Hello, my name is Jackson Liscombe.  I was born and raised in Arroyo Grande, California, which is in the heart of California's “Central Coast.”

I entered higher education as an undergraduate at the University of California at Santa Barbara (UCSB).  After a brief stint as an Environment Science major, by chance I enrolled in an introductory Linguistics class and become fascinated with with idea that something so intuitive---and yet so seemingly haphazard---as human language could be studied in such intricate and illuminating ways.  I switched majors and, in 1999, obtained my bachelor's degree in Theoretical Linguistics.  My one motivation upon graduation was to get a job where I could actually use my degree.  As luck would have it, at the time Panasonic had a speech technology lab in Santa Barbara and I went to work on speech synthesis and speech recognition projects.  By and large, the approach to linguistics at USCB is a functional and corpus-based one, meaning that I was exposed to the study of language as it is used in everyday life and, therefore, was taken with the approach of the speech technology community that almost exclusively relies on corpora to build applications.  Though I am aware that many linguists find it displeasing that most approaches in the speech technology community flagrantly disregard linguistic theory for purely statistical analyses, I was actually quite fascinated by the observation that simple ways of counting things often outperform models built with elaborately hand-constructed grammars based on advanced linguistic theory.  Also, I was surprised to learn that I truly enjoy building software applications that allow humans to interact with machines as they do with other humans, using natural language.
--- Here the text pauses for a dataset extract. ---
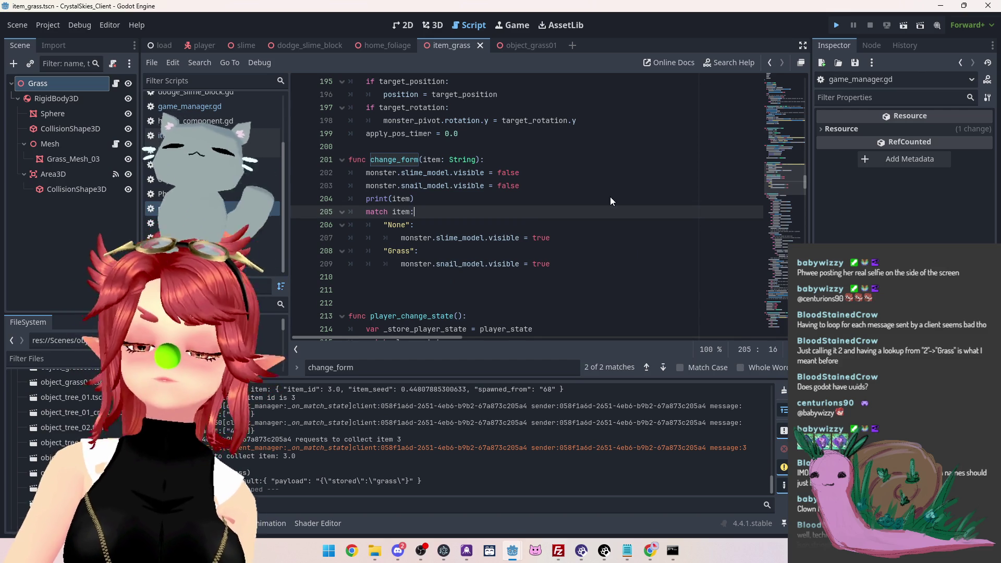
{"action": "key", "text": "F5"}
After a few years at Panasonic, I decided to apply to graduate school and, in 2002, I entered the Ph.D. track in the Natural Language Processing Group in the Computer Science department at Columbia University in New York City.  (Links to all my relavent Columbia affiliations can be found in the contact section.)  This website is meant to showcase the research that I have done over the past five years with my wonderful adivsor Julia Hirschberg and other capable researchers in industrial research intuitions, including AT&T, IBM, ETS, and SpeechCycle.

I successfully defended my dissertation—Prosody and Speaker State: Paralinguistics, Pragmatics, and Proficiency—in June, 2007 and am currently working as a speech scientist at SpeechCycle in New York City.